Lastly, we reach the respondents’ objection to the trier’s order that they accept financial responsibility for an MRI, bone scan, and a functional capacity evaluation. As we have already affirmed the trier’s finding that the 1998 compensable injury was causally related to the claimant’s current symptoms, there is little basis for further objection to such tests on the part of the respondents. Tests may not constitute the sort of medical treatment that will itself cure a claimant’s ailments, but they are generally necessary in order to evaluate a claimant and determine what course of treatment is the most advisable. Considering our recent holdings in cases such as Irizarry v. Purolator Courier Corp., 4382 CRB-4-01-4 (May 2, 2002), and Cirrito v.
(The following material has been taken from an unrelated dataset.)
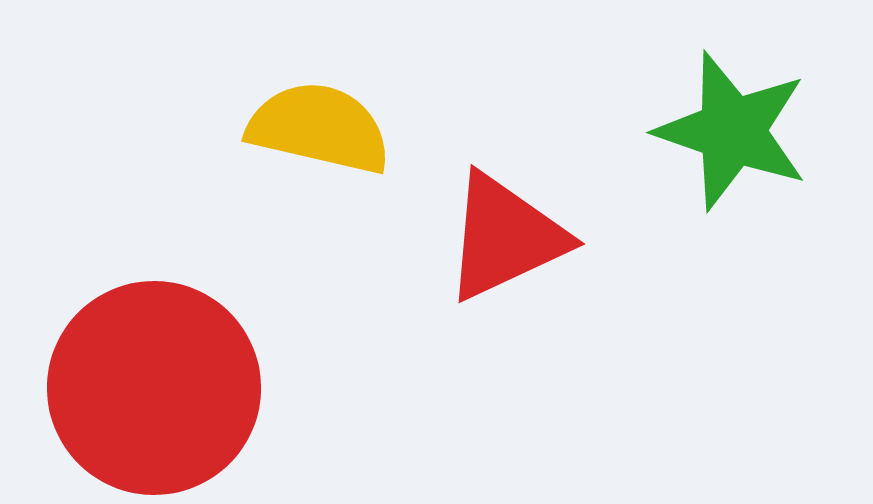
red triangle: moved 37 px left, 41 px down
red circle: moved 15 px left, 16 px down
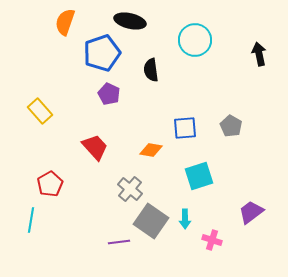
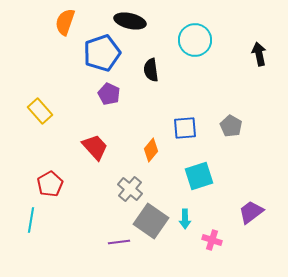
orange diamond: rotated 60 degrees counterclockwise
Resource Group Ltd. of Conn., 4248 CRB-1-00-6 (June 19, 2001), in which we held that a proposed course of treatment need not have a high likelihood of succeeding in order to constitute “reasonable or necessary” medical treatment under § 31-294d C.G.S., we are not disposed to rule that the trier should have ignored Dr. Schutzer’s recommendation of a functional capacity test and his opinion that “an MRI scan and/or bone scan might be helpful for additional evaluation” on the ground that neither of these proposed courses of conduct is likely to cure the claimant or substantially change her course of treatment. Instead, we hold that the trier properly exercised his factfinding prerogative in ruling that these tests should be performed as a means of better diagnosing the claimant’s condition and of determining her work capacity.
Accordingly, we affirm the trial commissioner’s decision in its entirety. Insofar as benefits may not have been paid pending the outcome of this appeal, interest is awarded as required by the provisions of § 31-301c(b).
Commissioners Donald H. Doyle, Jr. and Amado J. Vargas concur.